If people are leaving this soon, I agree that the next few months will be a blood bath. I hope senior bankers wake up and realize that a simple “Thanks” email means nothing to someone they’ve never met in real life or talked to. It’s nice getting paid though..

 

Former N3 @ BB, left a little after bonuses. Started COVID with 5 N1s and 1N2 (me), which was brutal enough, and had 2 incoming analysts. I left along with 3 of the original N1s (now N2s) and everyone who is left is trying to get out ASAP. 

Two of us started our exit opps early, one went to corp dev, and another lateraled to move closer to home.

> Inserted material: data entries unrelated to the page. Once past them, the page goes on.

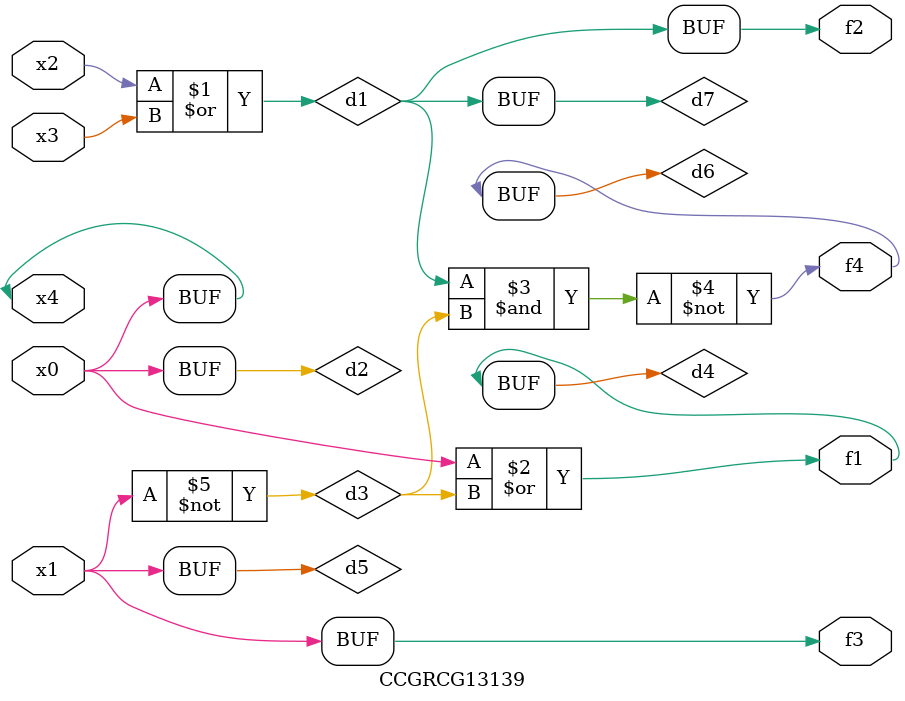
<source format=v>
module CCGRCG13139(
	input x0, x1, x2, x3, x4,
	output f1, f2, f3, f4
);

	wire d1, d2, d3, d4, d5, d6, d7;

	or (d1, x2, x3);
	buf (d2, x0, x4);
	not (d3, x1);
	or (d4, d2, d3);
	not (d5, d3);
	nand (d6, d1, d3);
	or (d7, d1);
	assign f1 = d4;
	assign f2 = d7;
	assign f3 = d5;
	assign f4 = d6;
endmodule

</source>
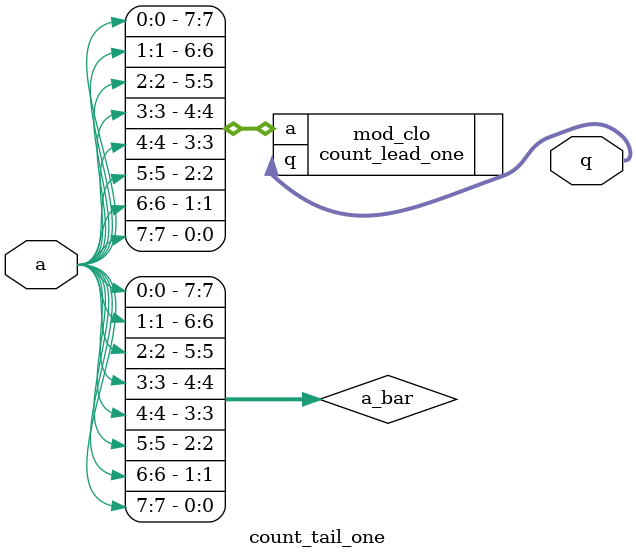
<source format=sv>
module count_tail_one #(
    parameter W_IN = 8,
    parameter W_OUT = 8
) (
    input logic  [W_IN-1:0] a,
    output logic [W_OUT-1:0] q
);

logic  [W_IN-1:0] a_bar;

// reverse input vector
for(genvar i=0; i<W_IN; i=i+1)
begin 
    assign a_bar[i] = a[W_IN-i-1];
end

count_lead_one #(W_IN, W_OUT) mod_clo (.a(a_bar), .q(q));

endmodule

</source>
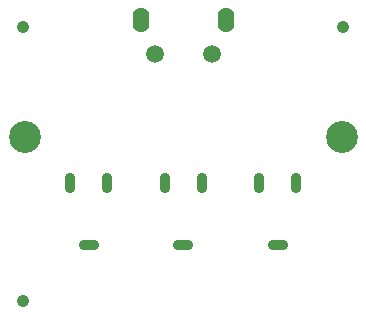
<source format=gbs>
G04 Layer_Color=16711935*
%FSLAX25Y25*%
%MOIN*%
G70*
G01*
G75*
%ADD27C,0.04134*%
%ADD48O,0.03556X0.06706*%
%ADD49O,0.06706X0.03556*%
%ADD50O,0.05524X0.08280*%
%ADD51C,0.05918*%
%ADD52C,0.10642*%
D27*
X1732Y-7323D02*
D03*
X108504D02*
D03*
X1732Y-98661D02*
D03*
D48*
X49016Y-59193D02*
D03*
X61221D02*
D03*
X92716D02*
D03*
X80512D02*
D03*
X17520D02*
D03*
X29724D02*
D03*
D49*
X55118Y-80020D02*
D03*
X86614D02*
D03*
X23622D02*
D03*
D50*
X69291Y-4921D02*
D03*
X40945D02*
D03*
D51*
X64665Y-16339D02*
D03*
X45571D02*
D03*
D52*
X107953Y-43898D02*
D03*
X2285D02*
D03*
M02*

</source>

Largely similar experience to others. WFH started okay, the only thing was A3+ engagement dropped off a cliff, which wasn’t the end of the world for me, but for the N1s they lost their only teachers. After a relatively okay Feb/March we got hit with a massive wave of liquidity discussions in April. This was followed by the MDs going SPAC crazy. Finally, the late summer / early fall became IPO bake-off hell. While all this new business was being chased, our paused mandates from pre-COVID started popping back up over the summer and we all realized we needed to jump ship. The new first years both got thrown off the deep end (example: N1 working with no associate, disengaged VP, and multiple MDs on a bake-off starting from week one), since all the senior analysts were pushing back aggressively. Not surprised by any N1 reactions, horrible time to join.

 

What's your expectation for how things will be for incoming FT analysts starting this summer?